Поезд уходит. Перрон пустеет. Ириска давно растаяла, но вкус остается во рту — соленый от слез, которые она все-таки проглотила, сладкий от конфеты, и горький от того, что где-то на дне сознания она уже знает: он не вернется. Он не вернется, потому что таких — красивых, щедрых, прыгающих с поездов — убивают первыми. Но она не позволяет себе додумать эту мысль до конца. Она просто стоит, сжимая в кармане пальто пустой фантик, и чувствует, как тягучая сладость превращается внутри в камень.

...Анна Семёновна открывает глаза.

Она сидит за своим столом в квартире, где пахнет тушеной капустой из общей кухни и старыми обоями. Чайник давно вскипел и выключился. На столе, в тарелке с синими цветочками, лежит развернутый фантик. Сама ириска давно растаяла во рту, оставив после себя лишь легкую липкость на нёбе и ноющую, сладкую пустоту.
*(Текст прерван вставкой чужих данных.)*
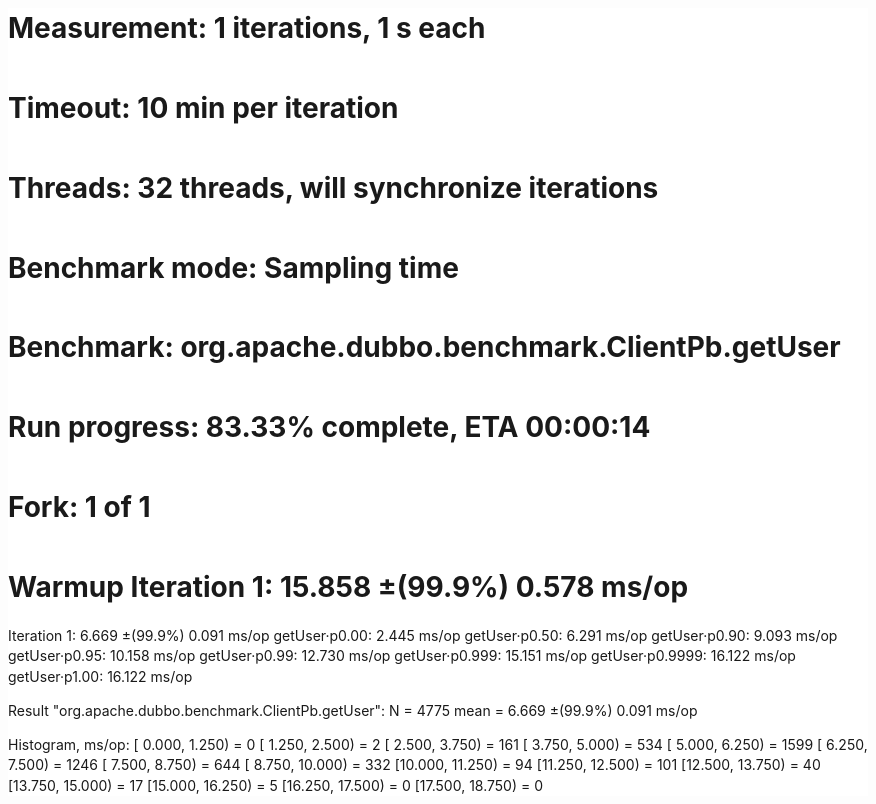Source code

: # Measurement: 1 iterations, 1 s each
# Timeout: 10 min per iteration
# Threads: 32 threads, will synchronize iterations
# Benchmark mode: Sampling time
# Benchmark: org.apache.dubbo.benchmark.ClientPb.getUser

# Run progress: 83.33% complete, ETA 00:00:14
# Fork: 1 of 1
# Warmup Iteration   1: 15.858 ±(99.9%) 0.578 ms/op
Iteration   1: 6.669 ±(99.9%) 0.091 ms/op
                 getUser·p0.00:   2.445 ms/op
                 getUser·p0.50:   6.291 ms/op
                 getUser·p0.90:   9.093 ms/op
                 getUser·p0.95:   10.158 ms/op
                 getUser·p0.99:   12.730 ms/op
                 getUser·p0.999:  15.151 ms/op
                 getUser·p0.9999: 16.122 ms/op
                 getUser·p1.00:   16.122 ms/op



Result "org.apache.dubbo.benchmark.ClientPb.getUser":
  N = 4775
  mean =      6.669 ±(99.9%) 0.091 ms/op

  Histogram, ms/op:
    [ 0.000,  1.250) = 0 
    [ 1.250,  2.500) = 2 
    [ 2.500,  3.750) = 161 
    [ 3.750,  5.000) = 534 
    [ 5.000,  6.250) = 1599 
    [ 6.250,  7.500) = 1246 
    [ 7.500,  8.750) = 644 
    [ 8.750, 10.000) = 332 
    [10.000, 11.250) = 94 
    [11.250, 12.500) = 101 
    [12.500, 13.750) = 40 
    [13.750, 15.000) = 17 
    [15.000, 16.250) = 5 
    [16.250, 17.500) = 0 
    [17.500, 18.750) = 0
Слезы текут по щекам. Она не вытирает их. Они стекают в морщины, застревают в уголках губ, и на вкус они соленые, как тот ноябрьский ветер.

Она знает, что будет делать завтра. Она снова пойдет в ларек «Ромашка». Купит такой же кулек. Потому что эти дешевые, липкие, почти безвкусные для всех остальных ириски — единственная машина времени, которая еще работает. Которая возвращает ей не просто воспоминание, а живое, осязаемое присутствие. Она чувствует его пальцы на своих губах, его дыхание, слышит его хриплое: «Ты жди».

Она ждала. Всю жизнь. Она выучилась на врача, потому что он сказал, что медсестры на фронте нужны. Она нашла его братскую могилу под Ржевом в пятидесятых. Она посадила там яблоню, потому что он пах яблоками. Она ни разу не вышла замуж, потому что тот вкус — вкус ириски, отданной с ладони перед расставанием — оказался сильнее любого другого обещания.

Она берет фантик, разглаживает его дрожащими пальцами на клеенке. Бумажка сминается, распрямляется, но не рвется. Анна Семёновна складывает его в маленькую жестяную коробку из-под чая, где таких фантиков уже набралось несколько десятков. Она не знает, зачем их хранит. Может быть, для того, чтобы доказать: всё было. Ириска, поезд, лейтенант.

Вкус ее жизни — это вкус ириски. Начало — твердое, не поддающееся, как гранит. Середина — тягучая, бесконечная, полная сладкой боли и надежды. И конец... конца нет. Потому что пока она чувствует этот прилипающий к зубам вкус сгущенки и ванили, пока он заставляет её сердце сжиматься в ожидании лязга колес, — он жив. Он всё еще там, на перроне, машет рукой.

Чайник остыл. За окном темнеет. Анна Семёновна берет вторую ириску из кулька, но сегодня больше не будет. Сегодня — хватит. Слишком много. Она переворачивает ириску во рту на другой бок, чувствуя, как она снова становится твердой, требуя терпения.

И она ждет. Как умеет. Как учили тогда, в сорок третьем.

Она бережно заворачивает кулек в газету и убирает в буфет, туда, где у других хранятся дорогие конфеты в подарочных коробках. Для неё дороже этих нет.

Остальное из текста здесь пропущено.